Scintillating zigzags and surrealism

I’ve just found this interesting 1988 article from the British Medical Journal on how surrealist artist Giorgio de Chirico took inspiration from visual distortions he experienced as part of his migraines.

According to the article, he clearly recorded experiencing the symptoms of migraine, including the marked visual disturbances, and these can be seen in some of his paintings.

One of the most common visual disturbances in migraine aura is scintillating zigzag edges, but it can also commonly induce sparkling, dazzling, dancing, or flickering lights, fire rings, stars, and moving lines.

There are three sets of de Chirico’s pictures that closely resemble patients’ illustrations of classical migraine attacks. In a set of prints illustrating Cocteau’s Mythologie the jagged effect of the water is very similar to the advancing edge of a scotoma and may be compared to a painting from the national migraine art competition.

The second example, a painting from the 1960, has as its central feature the silhouette of a man with a spiky edge, while figure 4, a lithograph from 1929, shows a black sun motifintruding into an interior scene. Both of these are reminiscent of drawings of negative scotomata by patients suffering from migraine. Other migrainous phenomena, such as the distortion of space, may be discernible in a series of paintings known as “Metaphysical interiors.” This association, however, is more tenuous.

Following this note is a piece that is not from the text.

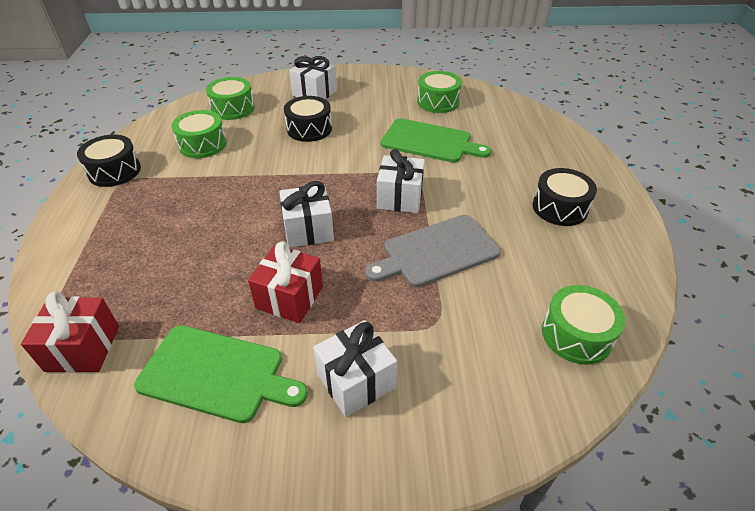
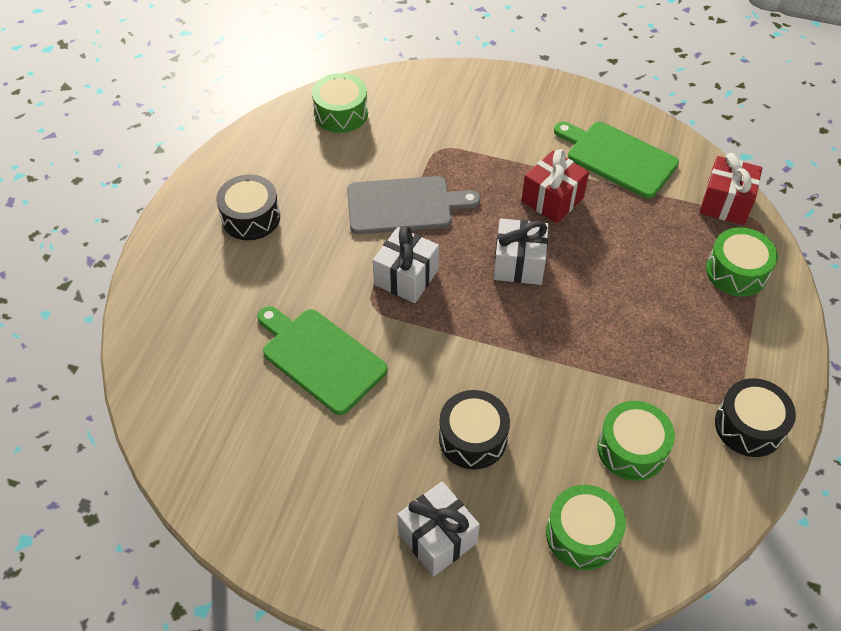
camera: 160 degrees left, 10 degrees up
white gift [313,320,397,417] -> none
green drum [417,71,462,113] -> green drum moved to [706,227,778,297]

The article is illustrated with some of de Chirico’s paintings and comparison pictures by people who were deliberately attempting to illustrate their migraine aura.

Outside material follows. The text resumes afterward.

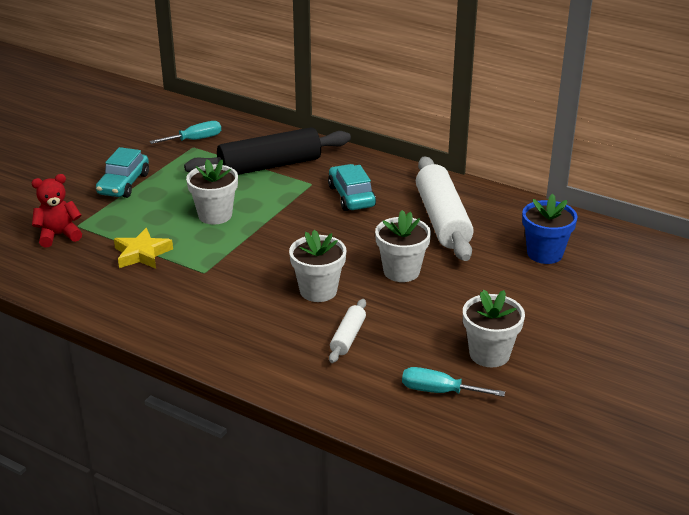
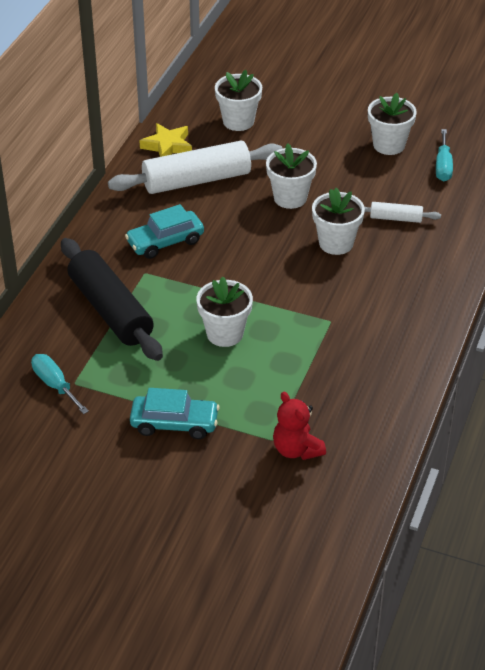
camera: 100 degrees left, 10 degrees up
yellow star [114,228,173,269] -> yellow star moved to [139,123,192,157]
blue flower pot [522,194,578,264] -> white flower pot [215,70,262,131]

Link to article on PubMedCentral.

2 thoughts on “Scintillating zigzags and surrealism”

  1. Many artists, and other people in the creative professions, have some form of brain disorder–migraines,seizure, etc. Dostoevsky wrote much of Crime and Punishment during the aura periods before, and recovery periods after, his seizures.

  2. Thanks for sharing this. For someone who experiences auras like this, it is eerie and reassuring for me to see artistic depictions of it.